[Source extract]
-- Opening Marker --
“This film highlights a few difficult truths about Alzheimer’s disease – how it disproportionately affects women, both as individuals suffering with the disease and as caregivers, and its long-term impact,” said Barbara Chambers, Senior Engagement Officer of Cure Alzheimer’s Fund. “BBDO is well known for its creativity and sensitivity and we are so grateful for all of their talent and work in producing this film.”
Studies show that women develop Alzheimer’s disease at twice the rate of men, and by the age of 75 a woman is three times more likely to have Alzheimer’s than a man. In 2017, Cure Alzheimer’s Fund launched a new website – WomenandAlzheimers.org – committed to providing women with information dedicated to their struggle with this devastating illness. Additionally, the Wellesley-based organization is funding major research projects focused on the relationship between women and Alzheimer’s disease.
The PSA is playing through April 26th on more than 16,000 movie screens in over 200 markets including the major metropolitan areas of Atlanta, Boston, Chicago, Dallas, Los Angeles, Philadelphia, New York, San Francisco, Seattle and Washington, DC. The film will continue to run in theater lobbies through May 31st.
-- Closing Marker --
[Dataset excerpts]
-- Opening Marker --
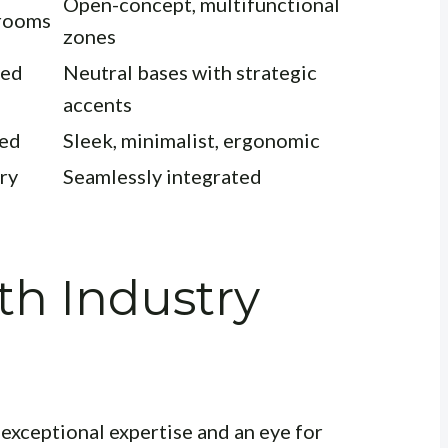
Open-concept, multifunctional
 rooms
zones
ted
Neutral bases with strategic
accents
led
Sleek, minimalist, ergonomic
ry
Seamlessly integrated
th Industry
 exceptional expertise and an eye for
-- Closing Marker --
-- Opening Marker --
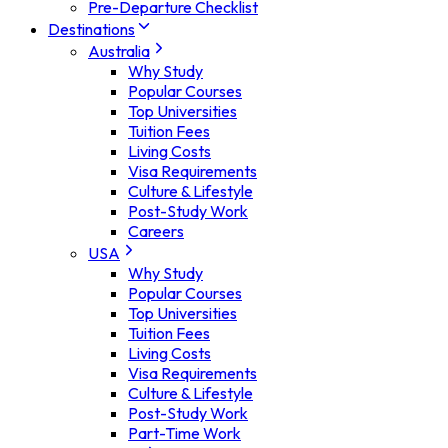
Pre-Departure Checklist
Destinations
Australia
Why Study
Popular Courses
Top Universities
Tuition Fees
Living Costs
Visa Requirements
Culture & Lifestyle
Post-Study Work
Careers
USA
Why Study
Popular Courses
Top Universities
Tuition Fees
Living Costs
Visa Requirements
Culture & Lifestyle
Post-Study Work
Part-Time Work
-- Closing Marker --
[What you will do]
1. Answer each question from the Alzheimer's film announcement, one answer per line.
(a) What position does Barbara Chambers hold at Cure Alzheimer's Fund?
(b) By the age of 75, how many times more likely is a woman than a man to have Alzheimer's?
(c) Through what date will the film continue to run in theater lobbies?
2. List every date or year that appears in the Alzheimer's film announcement.

[Task responses]
1.
(a) Senior Engagement Officer
(b) Three times
(c) May 31st

2.
2017
April 26th
May 31st